Self-regulation in food and
beverage marketing is being exploited and
is failing to curb childhood obesity, research
by a global obesity taskforce has found.
The International Obesity Taskforce said some
Internet sites that attracted children with
advertising games were being used to bypass
stricter advertising standards in traditional
media, the 10th International Congress on Obesity
in Sydney heard.
The taskforce found that 85 percent of businesses
advertising to children on television also
had interactive Web sites for them.
It said 12.2 million children had visited
commercial Web sites promoting food and beverages
over a three-month monitoring period in 2005.
An analysis of this marketing found that
food and beverage advertisers paid lip service
to advertising codes of conduct. It said some
Web sites pressure children to purchase before
they played online games.
"Viral marketing downloads and links from
'advergames' to corporate Web sites were against
the spirit of the self-regulation system's
provisions," researchers at Britain's Middlesex
University in said.
"While it is relatively easy to control the
content of television and print advertising,
controlling the content on online advertising
and 'advergames' ... is a lot more complex."
The taskforce has said an epidemic of obesity,
now estimated at 1.5 billion people worldwide,
has led to more type 2 diabetes in obese children.

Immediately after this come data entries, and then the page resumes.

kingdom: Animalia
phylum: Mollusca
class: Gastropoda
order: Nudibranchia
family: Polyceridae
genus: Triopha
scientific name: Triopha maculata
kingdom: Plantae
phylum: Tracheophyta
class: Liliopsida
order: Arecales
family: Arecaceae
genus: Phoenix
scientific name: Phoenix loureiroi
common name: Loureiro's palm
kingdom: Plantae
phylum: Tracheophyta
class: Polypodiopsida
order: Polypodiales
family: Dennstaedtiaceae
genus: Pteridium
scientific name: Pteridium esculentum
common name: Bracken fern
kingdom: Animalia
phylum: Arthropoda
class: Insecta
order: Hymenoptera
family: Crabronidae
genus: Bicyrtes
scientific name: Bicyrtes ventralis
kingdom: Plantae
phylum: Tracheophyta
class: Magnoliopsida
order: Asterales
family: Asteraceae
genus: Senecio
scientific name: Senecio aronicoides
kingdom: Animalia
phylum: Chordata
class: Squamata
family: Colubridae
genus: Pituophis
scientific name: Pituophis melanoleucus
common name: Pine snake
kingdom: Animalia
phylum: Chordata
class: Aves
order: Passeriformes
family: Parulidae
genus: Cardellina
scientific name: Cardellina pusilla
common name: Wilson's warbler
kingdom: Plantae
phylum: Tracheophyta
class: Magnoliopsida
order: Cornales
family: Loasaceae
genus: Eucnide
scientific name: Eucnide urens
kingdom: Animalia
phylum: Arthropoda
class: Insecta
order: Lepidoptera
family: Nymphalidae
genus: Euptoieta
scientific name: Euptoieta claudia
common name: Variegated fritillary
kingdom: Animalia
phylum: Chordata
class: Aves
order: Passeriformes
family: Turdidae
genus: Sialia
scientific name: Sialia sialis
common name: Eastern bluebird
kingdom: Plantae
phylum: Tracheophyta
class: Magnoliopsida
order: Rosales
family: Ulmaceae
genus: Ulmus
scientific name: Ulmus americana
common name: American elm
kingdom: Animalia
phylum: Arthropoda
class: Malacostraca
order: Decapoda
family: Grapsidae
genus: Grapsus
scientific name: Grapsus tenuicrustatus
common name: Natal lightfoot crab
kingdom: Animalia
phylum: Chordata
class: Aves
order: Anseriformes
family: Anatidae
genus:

"At the moment the need to protect children
from commercial exploitation was being largely
overlooked by the food and advertising industries,"
said Boyd Swinburn, president of the Australasian
Society for the Study of Obesity.
"We need to recognize that everyone in society
has a responsibility to ensure we provide
healthy environments for children," Swinburn
told
CITIES AT FAULT
The week-long conference also heard that
many children were "victims of poor urban
designs" that discourage outdoor activity.
"Many aspects of the physical environment
present barriers to children from being outside
and directly contribute to their declining
levels of physical activity," said Dr Jo Salmon,
Senior Research Fellow in the School of Exercise
and Nutrition Sciences at Deakin University
in the Australian state of Victoria.
"Small changes to urban design such as age-appropriate
playground equipment ... could have a significant
impact on overall activity levels across the
day," she told the conference.
Salmon said parental security and safety
concerns that kept children at home were also
limiting the physical activities of children
and contributing to obesity.
She said her research found 70 percent of
five- to six-year-olds and 80 percent of 10-
to 12-year-olds exceeded the recommended two-hour
daily limit for Internet and television entertainment.
"Children who know their neighbors and have
strong social networks within their neighborhood
are much more likely to be active," she said.